# DATA
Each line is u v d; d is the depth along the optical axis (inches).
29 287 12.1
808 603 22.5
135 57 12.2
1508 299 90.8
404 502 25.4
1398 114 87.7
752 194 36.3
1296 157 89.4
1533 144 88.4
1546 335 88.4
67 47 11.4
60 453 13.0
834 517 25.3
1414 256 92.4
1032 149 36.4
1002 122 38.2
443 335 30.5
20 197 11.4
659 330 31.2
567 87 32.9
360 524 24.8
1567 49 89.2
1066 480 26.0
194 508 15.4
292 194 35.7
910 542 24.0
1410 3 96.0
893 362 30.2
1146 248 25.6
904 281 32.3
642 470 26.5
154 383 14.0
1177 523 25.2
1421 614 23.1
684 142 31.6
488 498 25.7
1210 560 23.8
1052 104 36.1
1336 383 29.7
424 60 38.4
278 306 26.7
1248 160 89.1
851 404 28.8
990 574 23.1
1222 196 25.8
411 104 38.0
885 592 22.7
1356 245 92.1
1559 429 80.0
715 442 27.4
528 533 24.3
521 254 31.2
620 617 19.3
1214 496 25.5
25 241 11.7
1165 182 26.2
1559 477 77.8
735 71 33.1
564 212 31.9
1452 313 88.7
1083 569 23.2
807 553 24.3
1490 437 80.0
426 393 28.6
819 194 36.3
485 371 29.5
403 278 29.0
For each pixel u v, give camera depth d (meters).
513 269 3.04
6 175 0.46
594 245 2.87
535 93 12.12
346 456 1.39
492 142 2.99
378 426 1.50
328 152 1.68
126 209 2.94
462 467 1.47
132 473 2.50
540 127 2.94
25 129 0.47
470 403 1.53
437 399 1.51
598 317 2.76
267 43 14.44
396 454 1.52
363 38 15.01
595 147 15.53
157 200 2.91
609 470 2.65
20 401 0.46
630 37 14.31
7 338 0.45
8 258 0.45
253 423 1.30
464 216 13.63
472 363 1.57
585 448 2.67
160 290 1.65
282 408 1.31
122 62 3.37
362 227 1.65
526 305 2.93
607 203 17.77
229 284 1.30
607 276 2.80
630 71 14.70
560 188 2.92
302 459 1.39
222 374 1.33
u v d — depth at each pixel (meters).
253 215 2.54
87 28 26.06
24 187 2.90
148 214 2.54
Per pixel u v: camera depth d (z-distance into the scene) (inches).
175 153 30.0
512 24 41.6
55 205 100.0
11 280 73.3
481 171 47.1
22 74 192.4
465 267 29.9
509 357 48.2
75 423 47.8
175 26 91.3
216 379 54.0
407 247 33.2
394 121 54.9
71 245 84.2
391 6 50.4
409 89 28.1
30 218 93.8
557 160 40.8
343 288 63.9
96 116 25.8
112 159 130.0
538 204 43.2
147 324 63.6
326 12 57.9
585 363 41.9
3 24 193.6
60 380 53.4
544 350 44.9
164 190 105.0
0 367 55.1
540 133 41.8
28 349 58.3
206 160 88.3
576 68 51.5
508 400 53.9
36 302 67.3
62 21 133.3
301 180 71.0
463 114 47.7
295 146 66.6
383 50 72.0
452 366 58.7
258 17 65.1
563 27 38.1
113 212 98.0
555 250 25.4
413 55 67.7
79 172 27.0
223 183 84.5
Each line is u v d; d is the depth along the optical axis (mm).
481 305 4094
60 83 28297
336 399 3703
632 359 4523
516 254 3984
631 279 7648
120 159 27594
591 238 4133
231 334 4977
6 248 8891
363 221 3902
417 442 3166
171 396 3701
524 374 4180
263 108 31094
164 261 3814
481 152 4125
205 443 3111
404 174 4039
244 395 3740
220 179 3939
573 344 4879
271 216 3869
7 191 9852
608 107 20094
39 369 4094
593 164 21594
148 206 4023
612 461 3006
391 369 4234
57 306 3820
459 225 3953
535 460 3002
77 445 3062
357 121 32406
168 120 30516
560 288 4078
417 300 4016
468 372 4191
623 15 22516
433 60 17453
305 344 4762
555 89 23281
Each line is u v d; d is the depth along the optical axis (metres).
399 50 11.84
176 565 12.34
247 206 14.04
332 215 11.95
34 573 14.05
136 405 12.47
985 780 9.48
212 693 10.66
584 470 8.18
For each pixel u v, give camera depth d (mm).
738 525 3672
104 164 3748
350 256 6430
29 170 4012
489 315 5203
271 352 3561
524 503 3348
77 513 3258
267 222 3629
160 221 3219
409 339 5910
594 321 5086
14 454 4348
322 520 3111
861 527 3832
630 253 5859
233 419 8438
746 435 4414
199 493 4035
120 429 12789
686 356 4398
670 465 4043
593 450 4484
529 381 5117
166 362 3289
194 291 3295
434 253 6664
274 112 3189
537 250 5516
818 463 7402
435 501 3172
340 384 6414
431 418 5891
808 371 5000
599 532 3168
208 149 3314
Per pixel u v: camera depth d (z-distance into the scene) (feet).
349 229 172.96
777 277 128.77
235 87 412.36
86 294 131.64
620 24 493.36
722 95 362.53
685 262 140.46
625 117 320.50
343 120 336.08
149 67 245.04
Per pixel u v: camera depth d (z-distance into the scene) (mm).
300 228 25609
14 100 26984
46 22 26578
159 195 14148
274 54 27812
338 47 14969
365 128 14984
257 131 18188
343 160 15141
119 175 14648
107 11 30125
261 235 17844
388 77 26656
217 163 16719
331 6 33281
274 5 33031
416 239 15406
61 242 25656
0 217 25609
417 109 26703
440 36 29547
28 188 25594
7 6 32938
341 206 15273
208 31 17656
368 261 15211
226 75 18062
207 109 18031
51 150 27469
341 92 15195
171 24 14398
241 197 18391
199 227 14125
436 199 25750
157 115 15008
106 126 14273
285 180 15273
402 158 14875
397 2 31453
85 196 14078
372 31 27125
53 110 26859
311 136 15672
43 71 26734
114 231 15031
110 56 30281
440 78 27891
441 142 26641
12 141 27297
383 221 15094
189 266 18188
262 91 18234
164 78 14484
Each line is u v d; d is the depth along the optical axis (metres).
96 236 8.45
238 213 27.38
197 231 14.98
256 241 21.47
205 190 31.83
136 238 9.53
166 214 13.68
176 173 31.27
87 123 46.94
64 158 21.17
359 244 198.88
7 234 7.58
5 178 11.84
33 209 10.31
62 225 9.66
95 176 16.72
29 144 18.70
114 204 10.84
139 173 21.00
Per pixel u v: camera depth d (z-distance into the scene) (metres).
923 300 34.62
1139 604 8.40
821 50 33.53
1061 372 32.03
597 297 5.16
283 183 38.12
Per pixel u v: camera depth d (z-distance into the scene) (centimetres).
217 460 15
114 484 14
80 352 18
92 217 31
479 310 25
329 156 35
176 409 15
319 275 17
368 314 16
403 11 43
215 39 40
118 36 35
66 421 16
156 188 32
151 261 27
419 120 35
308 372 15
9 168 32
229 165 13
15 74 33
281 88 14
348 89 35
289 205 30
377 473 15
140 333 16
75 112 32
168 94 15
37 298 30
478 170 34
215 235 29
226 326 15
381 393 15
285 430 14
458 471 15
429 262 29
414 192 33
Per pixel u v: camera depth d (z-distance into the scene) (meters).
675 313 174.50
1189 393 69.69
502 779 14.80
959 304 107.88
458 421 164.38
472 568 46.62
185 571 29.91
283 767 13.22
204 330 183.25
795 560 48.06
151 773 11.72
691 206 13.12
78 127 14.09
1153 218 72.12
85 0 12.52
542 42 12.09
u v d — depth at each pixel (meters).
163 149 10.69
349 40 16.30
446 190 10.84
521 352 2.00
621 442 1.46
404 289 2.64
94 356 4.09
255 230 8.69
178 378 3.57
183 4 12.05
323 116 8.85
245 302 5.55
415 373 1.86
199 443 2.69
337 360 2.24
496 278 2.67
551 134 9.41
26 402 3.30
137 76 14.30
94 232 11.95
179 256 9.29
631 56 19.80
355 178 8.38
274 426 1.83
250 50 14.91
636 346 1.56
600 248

# TASK GOAL
The full set of records, transcribed exactly, is the answer.

# RESULT OF THE EXERCISE
Each line is u v d; d is the depth along the optical axis (inches).
29 287 12.1
808 603 22.5
135 57 12.2
1508 299 90.8
404 502 25.4
1398 114 87.7
752 194 36.3
1296 157 89.4
1533 144 88.4
1546 335 88.4
67 47 11.4
60 453 13.0
834 517 25.3
1414 256 92.4
1032 149 36.4
1002 122 38.2
443 335 30.5
20 197 11.4
659 330 31.2
567 87 32.9
360 524 24.8
1567 49 89.2
1066 480 26.0
194 508 15.4
292 194 35.7
910 542 24.0
1410 3 96.0
893 362 30.2
1146 248 25.6
904 281 32.3
642 470 26.5
154 383 14.0
1177 523 25.2
1421 614 23.1
684 142 31.6
488 498 25.7
1210 560 23.8
1052 104 36.1
1336 383 29.7
424 60 38.4
278 306 26.7
1248 160 89.1
851 404 28.8
990 574 23.1
1222 196 25.8
411 104 38.0
885 592 22.7
1356 245 92.1
1559 429 80.0
715 442 27.4
528 533 24.3
521 254 31.2
620 617 19.3
1214 496 25.5
25 241 11.7
1165 182 26.2
1559 477 77.8
735 71 33.1
564 212 31.9
1452 313 88.7
1083 569 23.2
807 553 24.3
1490 437 80.0
426 393 28.6
819 194 36.3
485 371 29.5
403 278 29.0
For each pixel u v, give camera depth d (meters).
513 269 3.04
6 175 0.46
594 245 2.87
535 93 12.12
346 456 1.39
492 142 2.99
378 426 1.50
328 152 1.68
126 209 2.94
462 467 1.47
132 473 2.50
540 127 2.94
25 129 0.47
470 403 1.53
437 399 1.51
598 317 2.76
267 43 14.44
396 454 1.52
363 38 15.01
595 147 15.53
157 200 2.91
609 470 2.65
20 401 0.46
630 37 14.31
7 338 0.45
8 258 0.45
253 423 1.30
464 216 13.63
472 363 1.57
585 448 2.67
160 290 1.65
282 408 1.31
122 62 3.37
362 227 1.65
526 305 2.93
607 203 17.77
229 284 1.30
607 276 2.80
630 71 14.70
560 188 2.92
302 459 1.39
222 374 1.33
u v d — depth at each pixel (meters).
253 215 2.54
87 28 26.06
24 187 2.90
148 214 2.54
Per pixel u v: camera depth d (z-distance into the scene) (inches).
175 153 30.0
512 24 41.6
55 205 100.0
11 280 73.3
481 171 47.1
22 74 192.4
465 267 29.9
509 357 48.2
75 423 47.8
175 26 91.3
216 379 54.0
407 247 33.2
394 121 54.9
71 245 84.2
391 6 50.4
409 89 28.1
30 218 93.8
557 160 40.8
343 288 63.9
96 116 25.8
112 159 130.0
538 204 43.2
147 324 63.6
326 12 57.9
585 363 41.9
3 24 193.6
60 380 53.4
544 350 44.9
164 190 105.0
0 367 55.1
540 133 41.8
28 349 58.3
206 160 88.3
576 68 51.5
508 400 53.9
36 302 67.3
62 21 133.3
301 180 71.0
463 114 47.7
295 146 66.6
383 50 72.0
452 366 58.7
258 17 65.1
563 27 38.1
113 212 98.0
555 250 25.4
413 55 67.7
79 172 27.0
223 183 84.5
Each line is u v d; d is the depth along the optical axis (mm).
481 305 4094
60 83 28297
336 399 3703
632 359 4523
516 254 3984
631 279 7648
120 159 27594
591 238 4133
231 334 4977
6 248 8891
363 221 3902
417 442 3166
171 396 3701
524 374 4180
263 108 31094
164 261 3814
481 152 4125
205 443 3111
404 174 4039
244 395 3740
220 179 3939
573 344 4879
271 216 3869
7 191 9852
608 107 20094
39 369 4094
593 164 21594
148 206 4023
612 461 3006
391 369 4234
57 306 3820
459 225 3953
535 460 3002
77 445 3062
357 121 32406
168 120 30516
560 288 4078
417 300 4016
468 372 4191
623 15 22516
433 60 17453
305 344 4762
555 89 23281
Each line is u v d; d is the depth along the optical axis (metres).
399 50 11.84
176 565 12.34
247 206 14.04
332 215 11.95
34 573 14.05
136 405 12.47
985 780 9.48
212 693 10.66
584 470 8.18
For each pixel u v, give camera depth d (mm).
738 525 3672
104 164 3748
350 256 6430
29 170 4012
489 315 5203
271 352 3561
524 503 3348
77 513 3258
267 222 3629
160 221 3219
409 339 5910
594 321 5086
14 454 4348
322 520 3111
861 527 3832
630 253 5859
233 419 8438
746 435 4414
199 493 4035
120 429 12789
686 356 4398
670 465 4043
593 450 4484
529 381 5117
166 362 3289
194 291 3295
434 253 6664
274 112 3189
537 250 5516
818 463 7402
435 501 3172
340 384 6414
431 418 5891
808 371 5000
599 532 3168
208 149 3314
Per pixel u v: camera depth d (z-distance into the scene) (feet).
349 229 172.96
777 277 128.77
235 87 412.36
86 294 131.64
620 24 493.36
722 95 362.53
685 262 140.46
625 117 320.50
343 120 336.08
149 67 245.04
Per pixel u v: camera depth d (z-distance into the scene) (mm).
300 228 25609
14 100 26984
46 22 26578
159 195 14148
274 54 27812
338 47 14969
365 128 14984
257 131 18188
343 160 15141
119 175 14648
107 11 30125
261 235 17844
388 77 26656
217 163 16719
331 6 33281
274 5 33031
416 239 15406
61 242 25656
0 217 25609
417 109 26703
440 36 29547
28 188 25594
7 6 32938
341 206 15273
208 31 17656
368 261 15211
226 75 18062
207 109 18031
51 150 27469
341 92 15195
171 24 14398
241 197 18391
199 227 14125
436 199 25750
157 115 15008
106 126 14273
285 180 15273
402 158 14875
397 2 31453
85 196 14078
372 31 27125
53 110 26859
311 136 15672
43 71 26734
114 231 15031
110 56 30281
440 78 27891
441 142 26641
12 141 27297
383 221 15094
189 266 18188
262 91 18234
164 78 14484
Each line is u v d; d is the depth along the optical axis (metres).
96 236 8.45
238 213 27.38
197 231 14.98
256 241 21.47
205 190 31.83
136 238 9.53
166 214 13.68
176 173 31.27
87 123 46.94
64 158 21.17
359 244 198.88
7 234 7.58
5 178 11.84
33 209 10.31
62 225 9.66
95 176 16.72
29 144 18.70
114 204 10.84
139 173 21.00
Per pixel u v: camera depth d (z-distance into the scene) (metres).
923 300 34.62
1139 604 8.40
821 50 33.53
1061 372 32.03
597 297 5.16
283 183 38.12
Per pixel u v: camera depth d (z-distance into the scene) (centimetres).
217 460 15
114 484 14
80 352 18
92 217 31
479 310 25
329 156 35
176 409 15
319 275 17
368 314 16
403 11 43
215 39 40
118 36 35
66 421 16
156 188 32
151 261 27
419 120 35
308 372 15
9 168 32
229 165 13
15 74 33
281 88 14
348 89 35
289 205 30
377 473 15
140 333 16
75 112 32
168 94 15
37 298 30
478 170 34
215 235 29
226 326 15
381 393 15
285 430 14
458 471 15
429 262 29
414 192 33
Per pixel u v: camera depth d (z-distance into the scene) (meters).
675 313 174.50
1189 393 69.69
502 779 14.80
959 304 107.88
458 421 164.38
472 568 46.62
185 571 29.91
283 767 13.22
204 330 183.25
795 560 48.06
151 773 11.72
691 206 13.12
78 127 14.09
1153 218 72.12
85 0 12.52
542 42 12.09
u v d — depth at each pixel (meters).
163 149 10.69
349 40 16.30
446 190 10.84
521 352 2.00
621 442 1.46
404 289 2.64
94 356 4.09
255 230 8.69
178 378 3.57
183 4 12.05
323 116 8.85
245 302 5.55
415 373 1.86
199 443 2.69
337 360 2.24
496 278 2.67
551 134 9.41
26 402 3.30
137 76 14.30
94 232 11.95
179 256 9.29
631 56 19.80
355 178 8.38
274 426 1.83
250 50 14.91
636 346 1.56
600 248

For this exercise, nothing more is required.